= Direct Consular Filing =

Direct Consular Filing (DCF) is a process related to immigration to the United States whereby Form I-130 (Petition for Alien Relative), I-360 (Petition for Amerasian, Widow(er), or Special Immigrant), or I-600 (Petition to Classify Orphan as an Immediate Relative), is filed with a United States embassy or consulate in another country rather than with the United States Citizenship and Immigration Services lockbox or service center facilities located within the US. The approved form can then be used to obtain an IR or CR visa within the same country. DCF is available only under exceptional circumstances and can only be done in the country where the petitioner (who, in the case of Forms I-130 and I-600, is distinct from the eventual visa applicant) legally resides.
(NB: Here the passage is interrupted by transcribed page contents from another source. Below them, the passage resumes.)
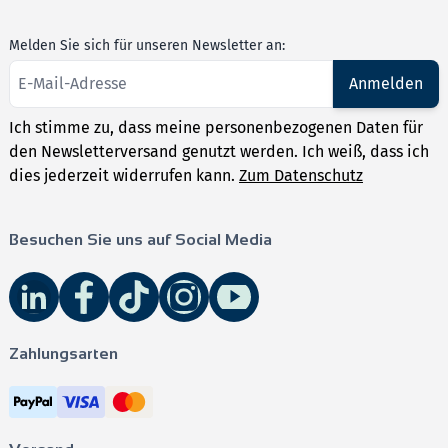
Melden Sie sich für unseren Newsletter an:
Anmelden
Ich stimme zu, dass meine personenbezogenen Daten für
den Newsletterversand genutzt werden. Ich weiß, dass ich
dies jederzeit widerrufen kann.
Zum Datenschutz
Besuchen Sie uns auf Social Media
Zahlungsarten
==Conditions for Direct Consular Filing==

===Official rules===

The regular application process for people outside the United States who wish an approval for Form I-130, I-360, or I-600 is to submit the application to the USCIS lockbox facility in Chicago, Illinois. However, there are some exceptions:

- For Form I-130 petitions, U.S. Embassies and Consulates may accept I-130 petition filings from petitioners who believe they have exceptional situations that would merit an exception from filing by mail to the USCIS Chicago Lockbox. Petitioners who believe that their situation merits an exception may contact the nearest U.S. Embassy or Consulate to request an exception and explain their circumstances in detail. Each request for an exception will be evaluated individually and must be authorized by the USCIS office that is responsible for that specific U.S. embassy or consulate.
- For Form I-360 and Form I-600, applications will be accepted by the embassy or consulate provided there is no USCIS office in the country.

The DCF petitioner must reside legally in the consular district of the U.S. Embassy or Consulate at which he or she is requesting to file. Further, a visa applicant for whom a petition is filed with a U.S. Embassy or Consulate must be able to remain in the country where the embassy or consulate is located for the time it takes to process the visa, since a petition approved by an embassy or consulate can only be used to apply for a visa from the same embassy or consulate.

===Consulates where DCF is available and the rules used by these consulates===

The embassy or consulate that processes the Form I-130 petition may differ from the one whose consular district the petitioner applies from (which is also where the applicant will appear for the visa interview), because not all embassies or consulates in a country can process DCF petitions. For instance, in India, only the Delhi embassy can process DCF petitions.